If you're looking for long-term savings, I'd suggest considering Windows TS clients (use your old XP machines/licenses/etc), and a Windows 2k3 server terminal server. It won't be all that cheap to setup initially, but you will be able to significantly reduce your maintenance headaches.

Look at the business needs, and pick technologies that meet the business needs. Make technology work FOR your business; I've see what happens when you flip that around, and it isn't pretty.

Almost total Linux shop with 1000+ employees (2, Insightful)

SQLz (564901) | more than 7 years ago | (#17413478)

I actually don't work for the group in charge of maintaining the systems, but I know a few things about how they are maintained. Basically, all systems have the same exact same RH4 image and sync up against an internal yum repository for software updates. There is basically zero maintenance for each machine besides that. Users can't write to the hard drive, all data is stored on netapp filers. When you are hired, you get really basic classes on how to use KDE, the internal wiki, Open Office, get on mailing lists, etc. A caveman could pass these classes.

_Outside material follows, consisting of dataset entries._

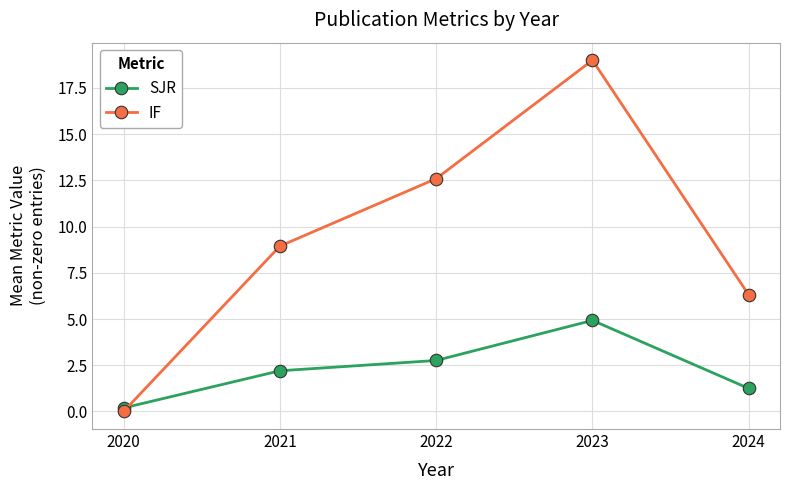

The value of IF at 2022 is 12.6. True or false?

True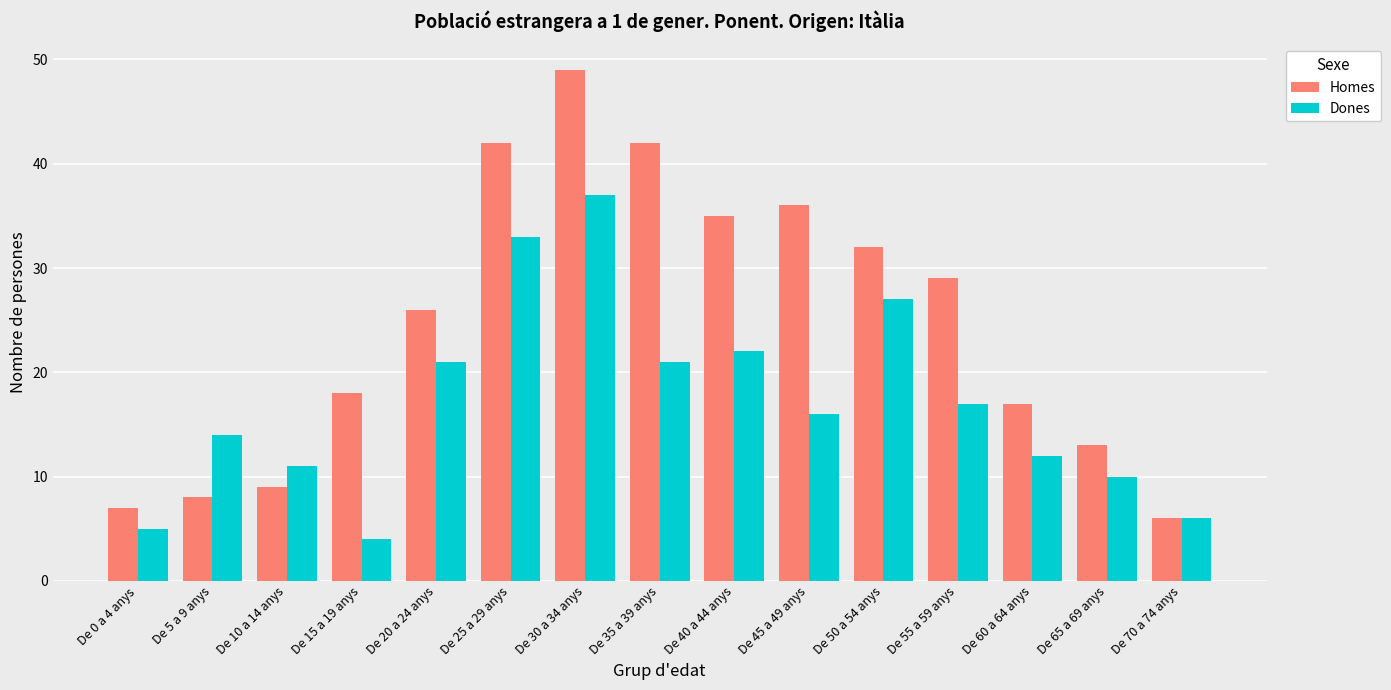

What is the sum of the Homes values at De 50 a 54 anys and De 60 a 64 anys?

49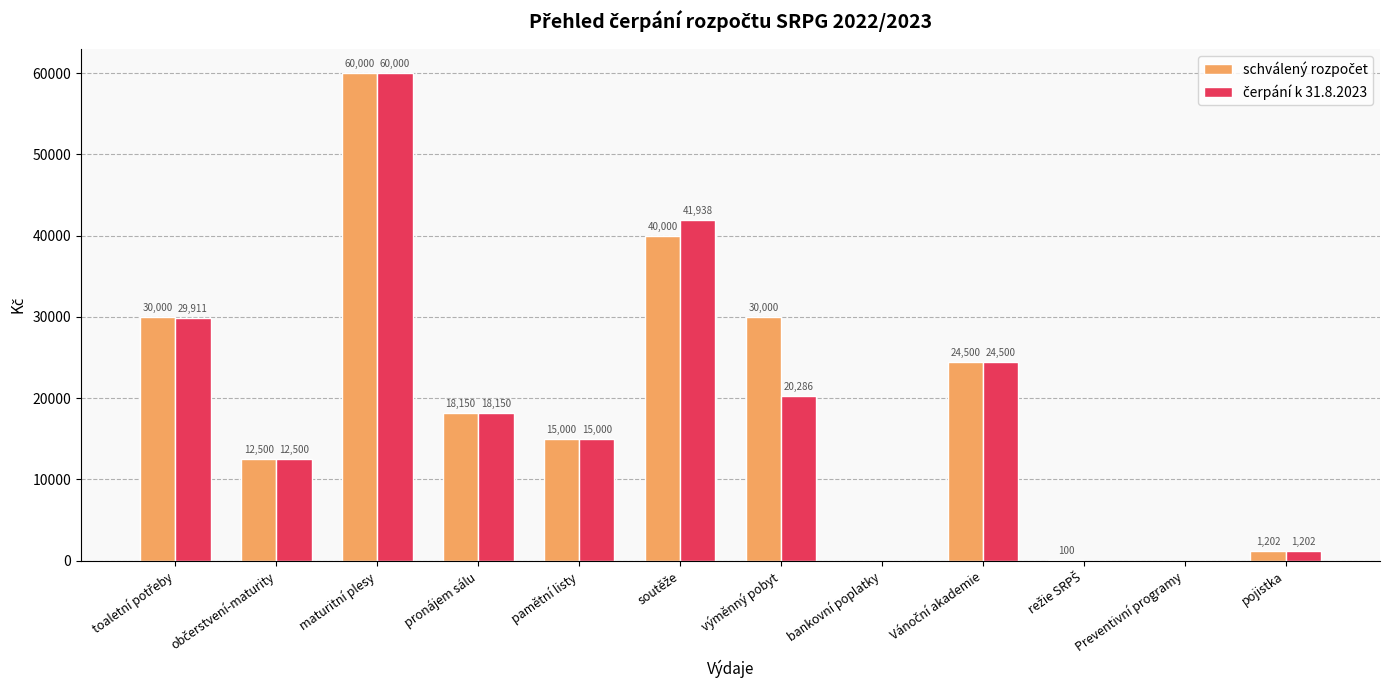

At which category is the sum across all series the highest?

maturitní plesy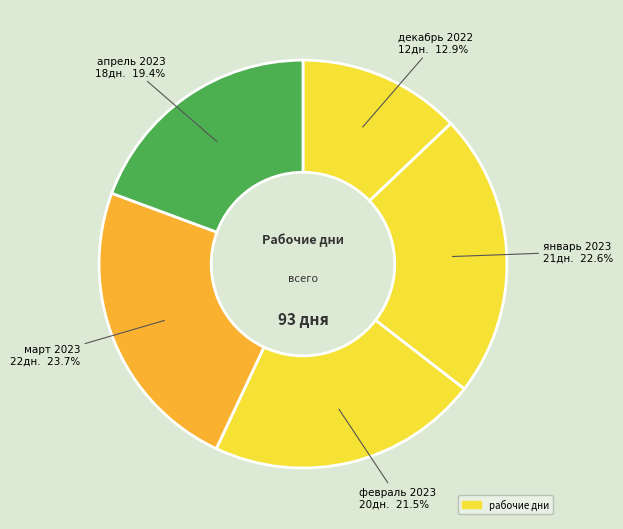

How many segments does this pie chart have?

5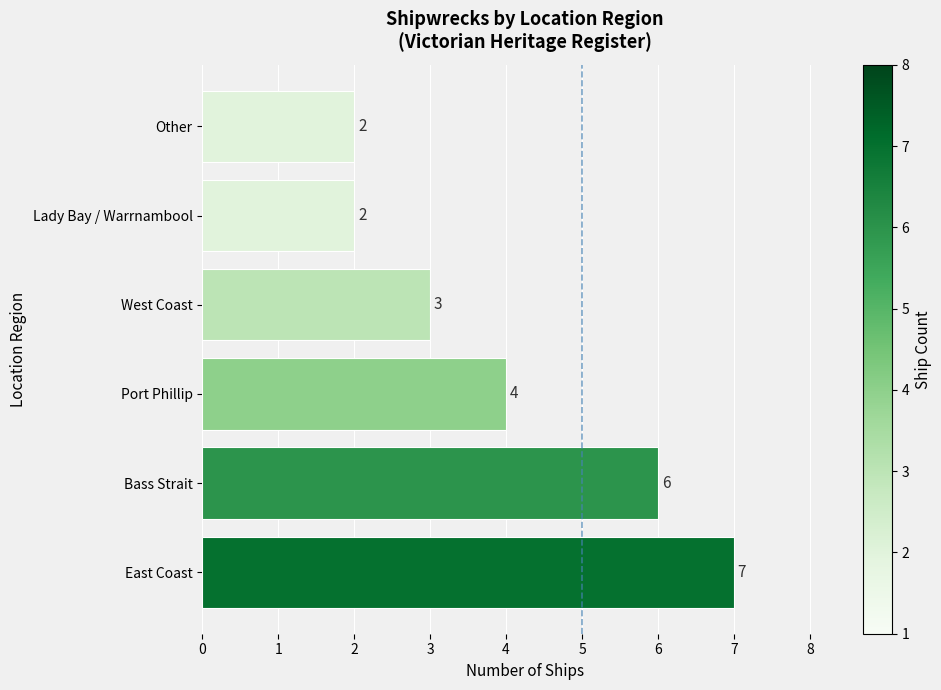

Read the value at East Coast.

7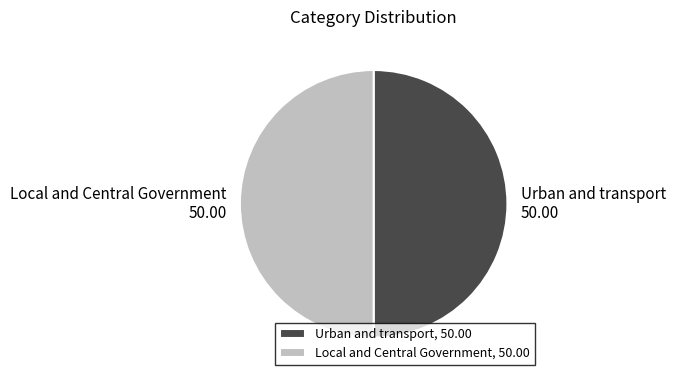

The Urban and transport slice represents 40% of the pie. True or false?

False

We have over 7000 linux machines and 4 people to maintain them, plus 1000+ technical and non technical employees. Using Linux saves us millions of dollars, which pays for a couple of those netapps. The thing is, Linux just works, not to mention the vast amount of free software that is available for it.

Truthfully, and its a sad truth for some people, anyone who says Linux isn't ready for the corporate world has no idea what they are talking about. Its been there for while.